__TEXTO DE LEITURA__
___

A felicidade não resulta da soma de prazeres nem do acúmulo de bens. É fruto do sentido que se imprime à existência
Frei Betto
Estado de Minas: 28/05/2014
O título pode
parecer paradoxal, mas faz sentido. Hoje em dia quase ninguém curte a
velhice. Ou se assume como velho. Mesmo quem já atingiu idade avançada
costuma fazer questão de dar a impressão de ser mais jovem. Chamar
alguém de “velho” é quase uma ofensa. Eu, que velho estou, costumo
brincar que sou “seminovo”, como em revendas de veículos. O carro é
velho, mas o adjetivo ajuda a iludir o freguês.
Ficar velho está
cada vez mais caro. Tanto para o governo, obrigado a arcar com o
crescente número de aposentadorias, pensões e atendimentos pelo SUS,
quanto para o cidadão, impelido a investir em plano de saúde, academia
de ginástica, medicamentos fitoterápicos e alimentação saudável, como
frutas e legumes orgânicos.
Agora, a Cellectis, empresa francesa
de biotecnologia, coloca no mercado a iPS (sigla em inglês para designar
células-tronco de pluripotência induzida). A última novidade em
medicina regenerativa. Para produzir iPS basta introduzir quatro genes
em células maduras e, assim, elas regridem ao estado de células-tronco.

___

__REGISTROS SELECIONADOS__
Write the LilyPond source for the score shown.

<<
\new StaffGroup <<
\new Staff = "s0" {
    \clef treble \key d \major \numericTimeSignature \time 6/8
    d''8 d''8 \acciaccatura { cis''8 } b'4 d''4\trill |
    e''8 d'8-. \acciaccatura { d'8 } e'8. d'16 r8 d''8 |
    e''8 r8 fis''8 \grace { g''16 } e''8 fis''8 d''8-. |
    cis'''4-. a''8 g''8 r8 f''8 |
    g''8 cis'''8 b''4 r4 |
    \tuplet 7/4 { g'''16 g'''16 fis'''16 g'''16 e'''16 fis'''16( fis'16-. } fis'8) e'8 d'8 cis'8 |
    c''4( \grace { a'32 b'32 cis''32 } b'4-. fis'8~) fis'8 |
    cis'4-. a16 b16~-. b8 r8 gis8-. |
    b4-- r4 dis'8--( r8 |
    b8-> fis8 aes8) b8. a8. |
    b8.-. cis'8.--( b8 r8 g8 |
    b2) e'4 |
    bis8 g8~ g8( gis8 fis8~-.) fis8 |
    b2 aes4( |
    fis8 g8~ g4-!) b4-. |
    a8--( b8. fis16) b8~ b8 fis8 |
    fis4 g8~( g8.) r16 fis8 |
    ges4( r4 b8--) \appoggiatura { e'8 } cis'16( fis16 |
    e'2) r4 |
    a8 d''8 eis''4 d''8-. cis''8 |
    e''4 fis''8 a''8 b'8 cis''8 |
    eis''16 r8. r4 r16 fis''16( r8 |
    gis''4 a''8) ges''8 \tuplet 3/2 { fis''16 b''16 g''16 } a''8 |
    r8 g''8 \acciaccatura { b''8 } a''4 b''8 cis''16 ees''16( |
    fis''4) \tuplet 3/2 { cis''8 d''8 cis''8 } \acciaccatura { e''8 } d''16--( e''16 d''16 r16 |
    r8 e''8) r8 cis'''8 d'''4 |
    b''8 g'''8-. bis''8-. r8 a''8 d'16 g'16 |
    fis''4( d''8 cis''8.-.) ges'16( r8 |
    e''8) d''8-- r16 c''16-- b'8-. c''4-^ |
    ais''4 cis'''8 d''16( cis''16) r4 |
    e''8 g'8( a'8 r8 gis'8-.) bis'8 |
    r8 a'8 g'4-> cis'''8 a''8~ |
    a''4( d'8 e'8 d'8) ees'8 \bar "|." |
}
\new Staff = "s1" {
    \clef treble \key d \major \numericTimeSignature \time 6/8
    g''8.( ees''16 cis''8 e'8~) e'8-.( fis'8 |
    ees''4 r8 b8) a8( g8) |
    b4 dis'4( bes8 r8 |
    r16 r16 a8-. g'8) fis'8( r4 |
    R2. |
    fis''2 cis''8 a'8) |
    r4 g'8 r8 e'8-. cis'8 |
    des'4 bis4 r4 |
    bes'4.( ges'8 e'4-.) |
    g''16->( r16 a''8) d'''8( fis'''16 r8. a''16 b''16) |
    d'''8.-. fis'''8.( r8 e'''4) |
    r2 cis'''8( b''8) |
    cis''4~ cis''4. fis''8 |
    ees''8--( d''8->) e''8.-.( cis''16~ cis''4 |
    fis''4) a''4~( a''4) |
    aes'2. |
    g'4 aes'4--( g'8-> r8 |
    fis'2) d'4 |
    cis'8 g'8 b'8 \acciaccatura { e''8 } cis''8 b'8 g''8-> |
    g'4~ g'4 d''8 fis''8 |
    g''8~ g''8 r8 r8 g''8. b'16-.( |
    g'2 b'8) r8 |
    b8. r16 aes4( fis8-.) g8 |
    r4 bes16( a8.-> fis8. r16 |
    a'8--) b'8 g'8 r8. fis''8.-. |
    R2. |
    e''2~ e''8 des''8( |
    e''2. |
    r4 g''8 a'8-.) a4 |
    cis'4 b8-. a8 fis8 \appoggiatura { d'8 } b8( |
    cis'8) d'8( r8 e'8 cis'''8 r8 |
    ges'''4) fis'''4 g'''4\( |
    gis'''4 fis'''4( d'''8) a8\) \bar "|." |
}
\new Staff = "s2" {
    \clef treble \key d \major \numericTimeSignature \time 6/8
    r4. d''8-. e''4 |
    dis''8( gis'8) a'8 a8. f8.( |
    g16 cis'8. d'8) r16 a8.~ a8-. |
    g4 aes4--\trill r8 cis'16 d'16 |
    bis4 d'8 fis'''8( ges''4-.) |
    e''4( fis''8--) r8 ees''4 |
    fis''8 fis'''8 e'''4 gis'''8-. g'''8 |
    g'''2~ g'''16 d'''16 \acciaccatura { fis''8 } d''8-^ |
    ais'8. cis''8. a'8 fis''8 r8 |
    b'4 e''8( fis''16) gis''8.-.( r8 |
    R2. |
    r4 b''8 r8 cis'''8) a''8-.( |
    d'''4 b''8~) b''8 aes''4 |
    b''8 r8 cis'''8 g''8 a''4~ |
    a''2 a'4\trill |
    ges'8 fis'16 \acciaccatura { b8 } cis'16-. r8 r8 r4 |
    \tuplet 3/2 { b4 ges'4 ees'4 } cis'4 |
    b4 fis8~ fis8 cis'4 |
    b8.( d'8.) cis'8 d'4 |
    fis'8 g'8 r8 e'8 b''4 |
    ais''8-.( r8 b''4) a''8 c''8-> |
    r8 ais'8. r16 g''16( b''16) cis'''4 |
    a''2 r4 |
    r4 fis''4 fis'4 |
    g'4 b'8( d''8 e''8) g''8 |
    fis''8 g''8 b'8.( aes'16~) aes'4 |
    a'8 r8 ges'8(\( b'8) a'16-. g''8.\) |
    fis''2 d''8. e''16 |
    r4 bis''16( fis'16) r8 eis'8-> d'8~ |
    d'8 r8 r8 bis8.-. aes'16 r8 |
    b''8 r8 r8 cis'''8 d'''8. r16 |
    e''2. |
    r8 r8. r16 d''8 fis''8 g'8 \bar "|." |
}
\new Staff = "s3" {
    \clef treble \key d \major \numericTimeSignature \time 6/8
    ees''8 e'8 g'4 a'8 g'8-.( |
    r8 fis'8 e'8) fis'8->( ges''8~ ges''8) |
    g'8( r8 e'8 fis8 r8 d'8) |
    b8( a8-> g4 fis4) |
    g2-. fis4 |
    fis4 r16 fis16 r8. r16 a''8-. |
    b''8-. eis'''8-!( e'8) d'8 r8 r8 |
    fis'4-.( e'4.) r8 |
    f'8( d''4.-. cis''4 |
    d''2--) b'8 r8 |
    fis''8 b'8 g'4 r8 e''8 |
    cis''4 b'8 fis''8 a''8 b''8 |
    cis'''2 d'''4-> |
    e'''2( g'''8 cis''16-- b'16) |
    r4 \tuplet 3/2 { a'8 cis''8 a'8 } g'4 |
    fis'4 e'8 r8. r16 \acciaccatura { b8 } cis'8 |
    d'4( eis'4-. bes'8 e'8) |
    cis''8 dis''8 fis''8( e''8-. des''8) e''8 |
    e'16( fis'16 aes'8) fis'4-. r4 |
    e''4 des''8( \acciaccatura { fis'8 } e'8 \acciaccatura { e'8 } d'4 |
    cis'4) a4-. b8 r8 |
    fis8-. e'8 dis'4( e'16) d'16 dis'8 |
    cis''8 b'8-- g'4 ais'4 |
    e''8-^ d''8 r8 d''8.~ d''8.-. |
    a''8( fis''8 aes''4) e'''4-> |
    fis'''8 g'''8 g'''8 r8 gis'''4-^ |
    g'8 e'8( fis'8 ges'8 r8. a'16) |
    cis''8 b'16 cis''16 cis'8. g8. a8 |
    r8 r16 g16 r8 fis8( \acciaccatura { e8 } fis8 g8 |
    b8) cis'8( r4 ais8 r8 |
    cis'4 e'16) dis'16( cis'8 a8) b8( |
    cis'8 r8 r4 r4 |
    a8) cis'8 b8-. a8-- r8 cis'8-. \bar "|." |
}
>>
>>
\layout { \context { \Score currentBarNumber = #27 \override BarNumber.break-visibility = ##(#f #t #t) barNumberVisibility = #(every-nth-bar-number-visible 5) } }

___

__EXERCÍCIO PROPOSTO__
Reproduza, por favor, o trecho do texto sobre a velhice que começa nas palavras "Ficar velho está" e termina depois das palavras "estado de células-tronco.".

__RESPOSTA DO EXERCÍCIO__
Ficar velho está
cada vez mais caro. Tanto para o governo, obrigado a arcar com o
crescente número de aposentadorias, pensões e atendimentos pelo SUS,
quanto para o cidadão, impelido a investir em plano de saúde, academia
de ginástica, medicamentos fitoterápicos e alimentação saudável, como
frutas e legumes orgânicos.
Agora, a Cellectis, empresa francesa
de biotecnologia, coloca no mercado a iPS (sigla em inglês para designar
células-tronco de pluripotência induzida). A última novidade em
medicina regenerativa. Para produzir iPS basta introduzir quatro genes
em células maduras e, assim, elas regridem ao estado de células-tronco.